**PROBLEM REQUIREMENTS:**
Could you rewrite the lines in the rows below as a JSON list of strings, one string per line with blank lines omitted, starting at the line containing "## Section 02, Linearizability" and ending at the line containing "#### Cross-channel timing dependencies"? Include only those lines.

Pictures with their source code
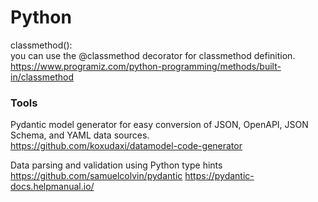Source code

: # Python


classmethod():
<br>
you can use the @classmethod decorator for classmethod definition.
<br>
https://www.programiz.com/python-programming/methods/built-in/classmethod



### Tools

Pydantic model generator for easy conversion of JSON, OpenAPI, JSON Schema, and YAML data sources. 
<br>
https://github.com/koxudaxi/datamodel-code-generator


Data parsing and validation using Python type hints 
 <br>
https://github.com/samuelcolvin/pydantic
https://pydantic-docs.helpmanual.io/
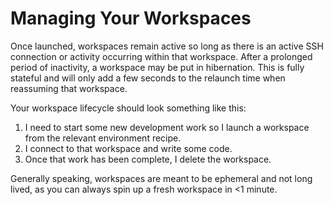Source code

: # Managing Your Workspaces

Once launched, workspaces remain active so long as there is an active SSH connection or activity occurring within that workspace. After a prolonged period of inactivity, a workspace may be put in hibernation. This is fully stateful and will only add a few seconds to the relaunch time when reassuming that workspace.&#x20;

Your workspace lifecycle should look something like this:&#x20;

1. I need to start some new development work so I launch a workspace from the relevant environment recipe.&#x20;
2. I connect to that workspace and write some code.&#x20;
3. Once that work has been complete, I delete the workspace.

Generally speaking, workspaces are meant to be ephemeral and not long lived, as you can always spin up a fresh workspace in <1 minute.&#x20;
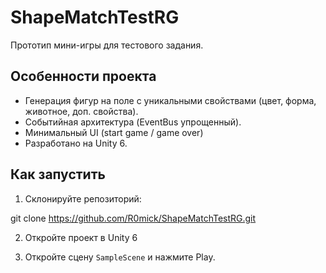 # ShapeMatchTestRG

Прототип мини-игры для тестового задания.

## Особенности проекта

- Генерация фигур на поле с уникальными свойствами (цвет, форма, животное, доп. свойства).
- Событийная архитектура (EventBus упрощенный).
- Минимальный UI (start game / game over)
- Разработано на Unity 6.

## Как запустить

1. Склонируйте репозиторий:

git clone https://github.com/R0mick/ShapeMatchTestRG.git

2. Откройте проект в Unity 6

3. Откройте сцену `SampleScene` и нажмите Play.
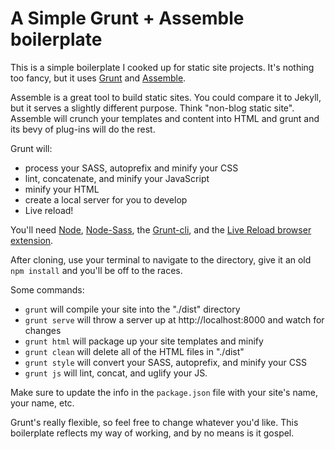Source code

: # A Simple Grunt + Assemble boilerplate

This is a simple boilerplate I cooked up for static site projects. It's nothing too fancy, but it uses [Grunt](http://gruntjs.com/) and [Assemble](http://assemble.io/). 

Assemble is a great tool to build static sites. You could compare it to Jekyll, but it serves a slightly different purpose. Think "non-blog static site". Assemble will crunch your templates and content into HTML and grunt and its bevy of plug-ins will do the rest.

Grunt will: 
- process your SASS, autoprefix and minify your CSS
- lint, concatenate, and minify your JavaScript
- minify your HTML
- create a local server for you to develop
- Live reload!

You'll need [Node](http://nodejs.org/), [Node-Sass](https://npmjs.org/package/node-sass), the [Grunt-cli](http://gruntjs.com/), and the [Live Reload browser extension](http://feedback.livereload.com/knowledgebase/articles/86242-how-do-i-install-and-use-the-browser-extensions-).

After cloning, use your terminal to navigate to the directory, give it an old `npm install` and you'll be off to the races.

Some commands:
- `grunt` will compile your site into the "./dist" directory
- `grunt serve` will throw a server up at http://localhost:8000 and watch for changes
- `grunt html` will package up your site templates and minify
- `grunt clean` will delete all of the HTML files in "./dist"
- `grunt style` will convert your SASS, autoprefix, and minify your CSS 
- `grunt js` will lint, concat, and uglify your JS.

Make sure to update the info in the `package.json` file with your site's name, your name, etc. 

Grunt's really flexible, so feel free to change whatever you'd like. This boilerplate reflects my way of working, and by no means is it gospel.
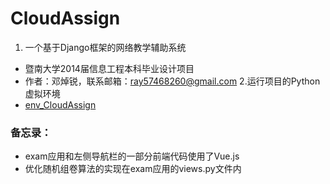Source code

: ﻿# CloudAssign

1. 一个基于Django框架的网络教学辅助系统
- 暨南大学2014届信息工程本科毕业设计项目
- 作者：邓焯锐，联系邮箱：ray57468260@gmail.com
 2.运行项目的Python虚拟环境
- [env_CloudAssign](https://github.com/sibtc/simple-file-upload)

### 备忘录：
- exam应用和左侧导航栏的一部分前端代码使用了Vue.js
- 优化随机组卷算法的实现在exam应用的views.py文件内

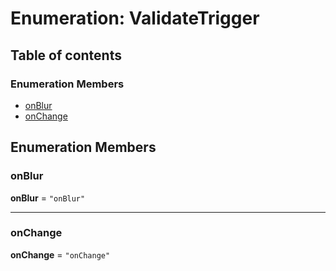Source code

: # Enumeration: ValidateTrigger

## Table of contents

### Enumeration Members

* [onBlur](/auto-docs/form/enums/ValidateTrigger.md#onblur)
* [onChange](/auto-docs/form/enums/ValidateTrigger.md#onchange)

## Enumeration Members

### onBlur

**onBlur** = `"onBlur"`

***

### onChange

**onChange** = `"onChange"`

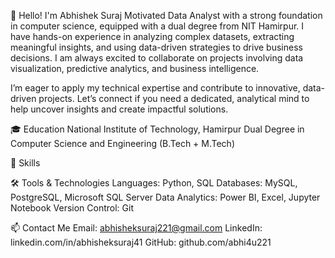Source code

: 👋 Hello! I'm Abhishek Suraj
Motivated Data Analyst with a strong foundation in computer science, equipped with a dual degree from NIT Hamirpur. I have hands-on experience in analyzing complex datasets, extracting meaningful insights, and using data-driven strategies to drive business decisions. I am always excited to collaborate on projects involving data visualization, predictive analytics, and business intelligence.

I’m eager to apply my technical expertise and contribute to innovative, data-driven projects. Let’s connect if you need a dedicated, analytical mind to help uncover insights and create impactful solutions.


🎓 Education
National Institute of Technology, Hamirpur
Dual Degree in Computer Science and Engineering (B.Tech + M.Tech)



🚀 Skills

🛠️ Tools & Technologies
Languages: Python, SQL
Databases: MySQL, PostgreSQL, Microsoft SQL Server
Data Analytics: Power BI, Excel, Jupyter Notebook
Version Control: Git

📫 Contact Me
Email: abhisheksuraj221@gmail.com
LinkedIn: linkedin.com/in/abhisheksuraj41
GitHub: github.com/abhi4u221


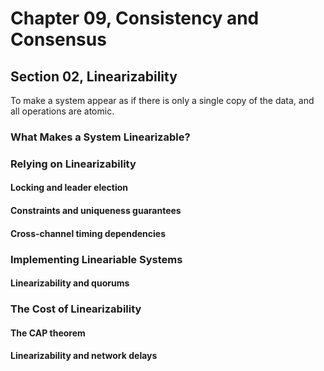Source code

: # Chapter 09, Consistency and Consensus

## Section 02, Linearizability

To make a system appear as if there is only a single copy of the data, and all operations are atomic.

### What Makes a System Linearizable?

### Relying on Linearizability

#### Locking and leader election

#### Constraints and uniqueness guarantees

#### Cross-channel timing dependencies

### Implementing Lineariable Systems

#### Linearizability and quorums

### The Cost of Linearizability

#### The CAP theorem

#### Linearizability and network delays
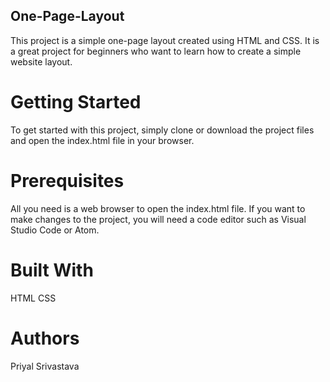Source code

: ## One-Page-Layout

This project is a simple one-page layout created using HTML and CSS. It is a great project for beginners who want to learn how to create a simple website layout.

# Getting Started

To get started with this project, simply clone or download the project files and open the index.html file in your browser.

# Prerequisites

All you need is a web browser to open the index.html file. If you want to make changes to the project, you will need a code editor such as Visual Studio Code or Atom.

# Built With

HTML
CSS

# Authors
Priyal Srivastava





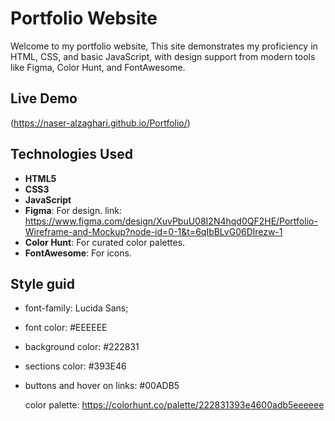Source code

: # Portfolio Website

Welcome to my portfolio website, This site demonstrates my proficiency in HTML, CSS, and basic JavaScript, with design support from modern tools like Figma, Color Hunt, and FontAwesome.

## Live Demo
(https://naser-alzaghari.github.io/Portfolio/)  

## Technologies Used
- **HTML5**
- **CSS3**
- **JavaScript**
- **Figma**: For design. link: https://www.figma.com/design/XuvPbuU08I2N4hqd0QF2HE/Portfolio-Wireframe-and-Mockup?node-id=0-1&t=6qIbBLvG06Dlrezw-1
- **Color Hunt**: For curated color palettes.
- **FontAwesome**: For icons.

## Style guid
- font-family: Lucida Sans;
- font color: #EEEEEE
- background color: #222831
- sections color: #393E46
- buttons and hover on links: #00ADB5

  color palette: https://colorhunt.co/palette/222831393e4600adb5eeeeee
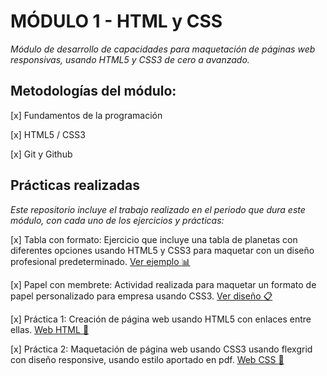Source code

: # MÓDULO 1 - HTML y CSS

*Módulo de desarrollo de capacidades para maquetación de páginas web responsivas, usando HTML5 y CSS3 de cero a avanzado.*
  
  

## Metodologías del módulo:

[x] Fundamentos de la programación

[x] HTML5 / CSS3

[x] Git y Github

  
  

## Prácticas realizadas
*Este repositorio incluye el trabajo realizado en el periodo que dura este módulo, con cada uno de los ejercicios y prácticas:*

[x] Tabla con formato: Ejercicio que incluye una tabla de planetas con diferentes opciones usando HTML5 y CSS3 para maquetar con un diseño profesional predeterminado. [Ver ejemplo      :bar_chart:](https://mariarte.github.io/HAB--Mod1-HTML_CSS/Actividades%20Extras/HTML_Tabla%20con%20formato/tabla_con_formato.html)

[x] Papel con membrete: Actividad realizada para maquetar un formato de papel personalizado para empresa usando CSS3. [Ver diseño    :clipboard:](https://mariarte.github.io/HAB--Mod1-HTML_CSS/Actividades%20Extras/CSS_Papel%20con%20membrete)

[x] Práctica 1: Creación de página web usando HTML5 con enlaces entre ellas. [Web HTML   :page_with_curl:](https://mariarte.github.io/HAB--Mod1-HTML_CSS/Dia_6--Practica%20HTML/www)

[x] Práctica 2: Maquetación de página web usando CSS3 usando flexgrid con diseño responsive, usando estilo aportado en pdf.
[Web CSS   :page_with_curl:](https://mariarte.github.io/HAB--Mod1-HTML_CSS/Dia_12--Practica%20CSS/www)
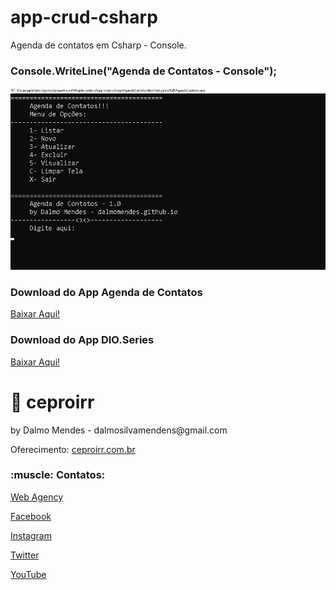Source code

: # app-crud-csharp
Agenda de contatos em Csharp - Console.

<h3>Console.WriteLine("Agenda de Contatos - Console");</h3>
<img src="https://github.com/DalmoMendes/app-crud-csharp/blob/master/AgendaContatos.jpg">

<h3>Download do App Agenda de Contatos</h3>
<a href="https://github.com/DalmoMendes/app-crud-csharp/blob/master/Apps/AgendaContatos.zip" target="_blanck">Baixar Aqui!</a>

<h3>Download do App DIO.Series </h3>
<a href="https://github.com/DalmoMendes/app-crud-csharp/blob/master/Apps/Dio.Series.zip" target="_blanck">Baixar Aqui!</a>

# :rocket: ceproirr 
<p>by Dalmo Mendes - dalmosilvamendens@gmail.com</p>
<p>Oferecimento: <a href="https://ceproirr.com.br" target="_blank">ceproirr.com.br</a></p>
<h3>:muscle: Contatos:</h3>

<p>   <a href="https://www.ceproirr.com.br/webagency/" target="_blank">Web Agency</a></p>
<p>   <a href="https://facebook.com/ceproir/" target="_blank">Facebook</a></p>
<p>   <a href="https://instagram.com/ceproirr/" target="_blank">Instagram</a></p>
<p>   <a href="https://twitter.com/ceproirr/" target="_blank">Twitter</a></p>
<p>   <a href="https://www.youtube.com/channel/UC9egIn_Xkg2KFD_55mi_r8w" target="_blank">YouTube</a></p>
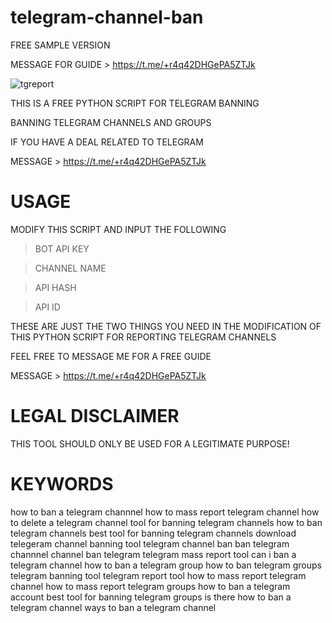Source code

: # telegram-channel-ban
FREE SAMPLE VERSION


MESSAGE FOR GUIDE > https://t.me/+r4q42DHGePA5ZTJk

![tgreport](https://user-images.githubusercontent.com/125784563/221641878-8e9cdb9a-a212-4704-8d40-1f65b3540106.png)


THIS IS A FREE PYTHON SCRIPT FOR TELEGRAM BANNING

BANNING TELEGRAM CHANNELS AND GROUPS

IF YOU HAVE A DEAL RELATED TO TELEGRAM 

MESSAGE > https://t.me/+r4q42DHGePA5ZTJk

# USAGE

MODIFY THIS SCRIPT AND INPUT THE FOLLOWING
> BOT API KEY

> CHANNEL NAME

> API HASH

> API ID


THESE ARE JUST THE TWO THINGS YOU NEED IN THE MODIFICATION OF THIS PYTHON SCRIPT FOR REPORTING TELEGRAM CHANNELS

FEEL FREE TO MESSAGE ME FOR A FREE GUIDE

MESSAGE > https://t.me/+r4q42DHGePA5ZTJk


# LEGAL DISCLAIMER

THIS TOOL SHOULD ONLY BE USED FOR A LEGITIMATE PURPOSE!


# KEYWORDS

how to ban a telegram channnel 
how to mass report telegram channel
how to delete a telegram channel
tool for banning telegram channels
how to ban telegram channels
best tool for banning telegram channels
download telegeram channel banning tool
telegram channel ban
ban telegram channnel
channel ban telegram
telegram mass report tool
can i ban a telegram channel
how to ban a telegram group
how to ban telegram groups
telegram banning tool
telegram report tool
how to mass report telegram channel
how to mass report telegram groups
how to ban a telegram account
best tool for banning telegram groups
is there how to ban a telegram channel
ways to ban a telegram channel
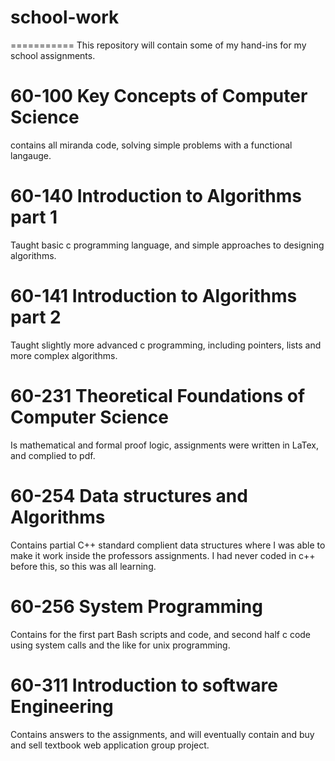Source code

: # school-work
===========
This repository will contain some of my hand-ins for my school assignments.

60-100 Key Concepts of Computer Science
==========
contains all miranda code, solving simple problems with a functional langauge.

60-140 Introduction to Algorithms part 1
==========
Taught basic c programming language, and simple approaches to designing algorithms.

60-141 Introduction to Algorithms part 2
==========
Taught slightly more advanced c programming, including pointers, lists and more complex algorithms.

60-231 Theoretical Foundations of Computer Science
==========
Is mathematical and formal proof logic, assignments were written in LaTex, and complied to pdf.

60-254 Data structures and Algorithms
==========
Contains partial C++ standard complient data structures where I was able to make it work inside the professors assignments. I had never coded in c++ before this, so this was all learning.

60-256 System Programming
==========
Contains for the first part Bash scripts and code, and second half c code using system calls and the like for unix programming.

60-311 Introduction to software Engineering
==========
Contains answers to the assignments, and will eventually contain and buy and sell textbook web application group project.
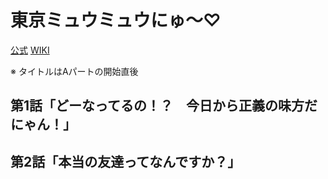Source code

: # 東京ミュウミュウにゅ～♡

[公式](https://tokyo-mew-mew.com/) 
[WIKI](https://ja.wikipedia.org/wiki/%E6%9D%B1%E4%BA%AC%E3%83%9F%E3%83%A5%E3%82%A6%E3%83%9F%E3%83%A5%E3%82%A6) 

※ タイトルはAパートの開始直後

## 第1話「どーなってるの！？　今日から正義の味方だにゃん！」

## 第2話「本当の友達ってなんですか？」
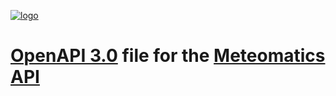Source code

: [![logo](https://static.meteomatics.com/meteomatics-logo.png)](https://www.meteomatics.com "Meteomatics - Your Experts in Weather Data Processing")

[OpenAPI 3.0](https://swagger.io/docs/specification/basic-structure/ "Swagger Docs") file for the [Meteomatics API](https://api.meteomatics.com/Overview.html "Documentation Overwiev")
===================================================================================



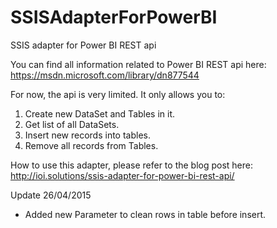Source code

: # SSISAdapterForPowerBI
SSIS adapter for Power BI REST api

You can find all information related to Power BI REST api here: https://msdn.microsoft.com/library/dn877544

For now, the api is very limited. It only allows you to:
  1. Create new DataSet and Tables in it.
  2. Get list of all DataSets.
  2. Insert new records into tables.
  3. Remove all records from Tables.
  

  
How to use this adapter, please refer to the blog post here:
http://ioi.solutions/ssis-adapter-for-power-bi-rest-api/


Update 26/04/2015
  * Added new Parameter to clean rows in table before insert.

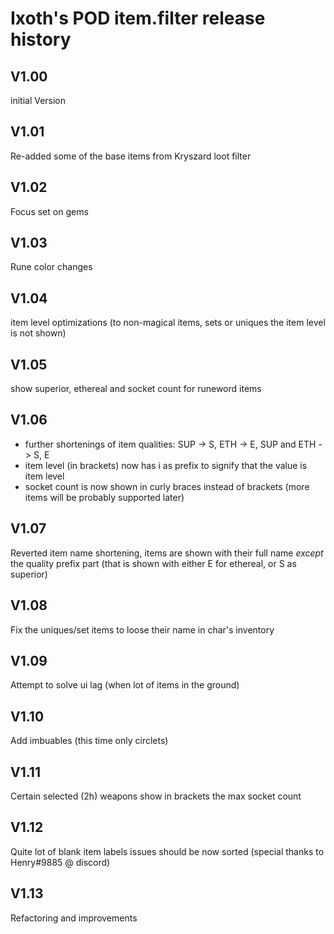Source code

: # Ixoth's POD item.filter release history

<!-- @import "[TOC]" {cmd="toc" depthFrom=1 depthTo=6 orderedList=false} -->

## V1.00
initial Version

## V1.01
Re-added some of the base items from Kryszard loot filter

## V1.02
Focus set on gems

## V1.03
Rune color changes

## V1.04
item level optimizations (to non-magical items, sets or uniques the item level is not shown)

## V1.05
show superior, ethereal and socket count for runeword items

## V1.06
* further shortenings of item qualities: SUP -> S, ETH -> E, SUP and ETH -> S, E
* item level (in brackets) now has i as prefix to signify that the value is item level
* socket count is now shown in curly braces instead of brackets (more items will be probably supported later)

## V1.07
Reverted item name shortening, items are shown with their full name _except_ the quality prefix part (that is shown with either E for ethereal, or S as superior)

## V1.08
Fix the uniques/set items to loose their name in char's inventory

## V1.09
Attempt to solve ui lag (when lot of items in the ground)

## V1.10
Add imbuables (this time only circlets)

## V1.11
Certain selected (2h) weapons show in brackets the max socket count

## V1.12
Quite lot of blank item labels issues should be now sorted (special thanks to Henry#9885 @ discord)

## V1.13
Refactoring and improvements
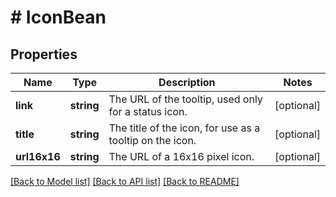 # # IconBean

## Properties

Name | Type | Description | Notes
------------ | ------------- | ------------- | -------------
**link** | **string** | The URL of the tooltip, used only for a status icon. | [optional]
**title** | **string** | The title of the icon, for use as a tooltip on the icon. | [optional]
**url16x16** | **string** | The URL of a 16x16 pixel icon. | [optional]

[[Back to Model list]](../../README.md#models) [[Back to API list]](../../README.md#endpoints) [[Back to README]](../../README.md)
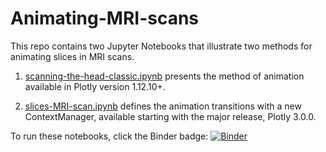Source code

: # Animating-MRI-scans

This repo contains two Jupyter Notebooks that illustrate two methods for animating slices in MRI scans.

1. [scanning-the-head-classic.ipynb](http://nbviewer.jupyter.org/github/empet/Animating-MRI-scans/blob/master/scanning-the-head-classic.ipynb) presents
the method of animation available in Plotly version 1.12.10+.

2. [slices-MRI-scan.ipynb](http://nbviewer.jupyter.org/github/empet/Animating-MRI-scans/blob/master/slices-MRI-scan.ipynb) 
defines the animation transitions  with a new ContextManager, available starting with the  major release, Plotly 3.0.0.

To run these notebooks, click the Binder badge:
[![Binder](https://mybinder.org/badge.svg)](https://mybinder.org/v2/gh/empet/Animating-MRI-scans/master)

**RESPONSE:**
[
  "## Section 02, Linearizability",
  "To make a system appear as if there is only a single copy of the data, and all operations are atomic.",
  "### What Makes a System Linearizable?",
  "### Relying on Linearizability",
  "#### Locking and leader election",
  "#### Constraints and uniqueness guarantees",
  "#### Cross-channel timing dependencies"
]